Urban Gardening, Gemeinschaftsgärten und begrünte Stadtarchitektur: Grüne Stadträume als Ressource für Mensch und Umwelt sind en vogue. Das kommt nicht von ungefähr: Die Stadt gilt als zu umsorgender Lebensraum der Zukunft, der immer mehr Menschen anzieht. Zugleich steigt die Sehnsucht nach der Natur, die eine besonders hohe Lebensqualität zu versprechen scheint. Eine Entwicklung, die weltweit Städte vor die Herausforderung stellt, sich von innen heraus zu verbessern und Lösungen im Umgang mit einer steigenden Luftverschmutzung und dem klimatischen Wandel zu finden.
Global entwickeln renommierte Stadtplaner und Architekten Konzepte, um Städte zu begrünen. Dabei sehen sie sich vor allem mit einem chronischen Platzproblem konfrontiert. Sie entwickeln daher Visionen von bewaldeten Hochhäusern und Holzwolkenkratzern, die in Metropolen wie Mailand, Tokio oder Paris realisiert werden sollen.

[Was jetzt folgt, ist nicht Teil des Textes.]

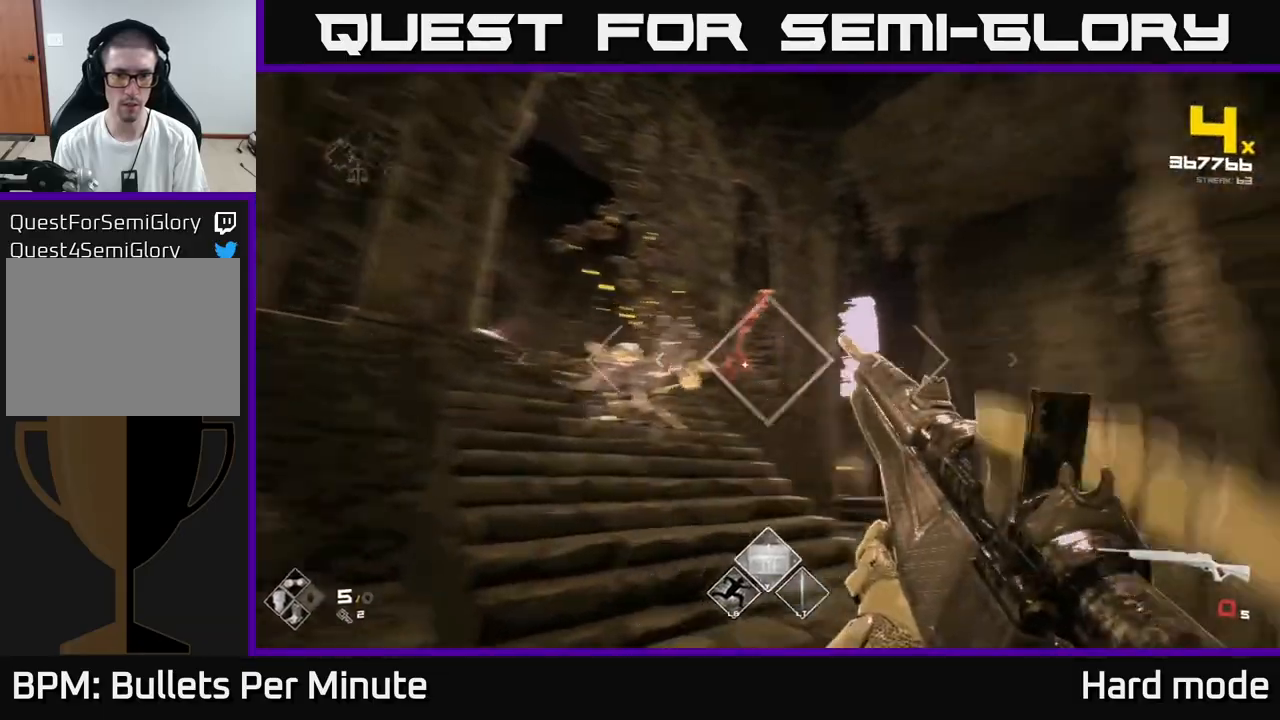
{"buttons": [], "left_stick": "center", "right_stick": "center", "events": [[33, "R1", "up"], [67, "right_stick", "center"], [100, "left_stick", "center"], [250, "R1", "down"], [317, "left_stick", "down-left"], [333, "right_stick", "left"], [383, "R1", "up"], [417, "right_stick", "center"], [450, "left_stick", "center"]]}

Der schlechten Stadtluft soll eine üppige Bepflanzung von Gebäuden – und zwar horizontal und vertikal – entgegengesetzt werden. Dies soll das Mikroklima positiv beeinflussen, den Stadtlärm dämpfen und für eine natürliche Beschattung sorgen.
Die Idee, Häuserwände zu bepflanzen, geht zurück auf Professor Stanley Hart White, der diese 1938 zum Patent anmeldete. Auch der bekannte Künstler und Visionär Friedensreich Hundertwasser begrünte seine Häuser, blieb dabei allerdings in der horizontalen Ebene. Der französische Gartenarchitekt Patrick Blanc schließlich machte das Verfahren von Stanley Hart White mit seinen vertikalen Gärten an prominenten Gebäuden weltweit bekannt.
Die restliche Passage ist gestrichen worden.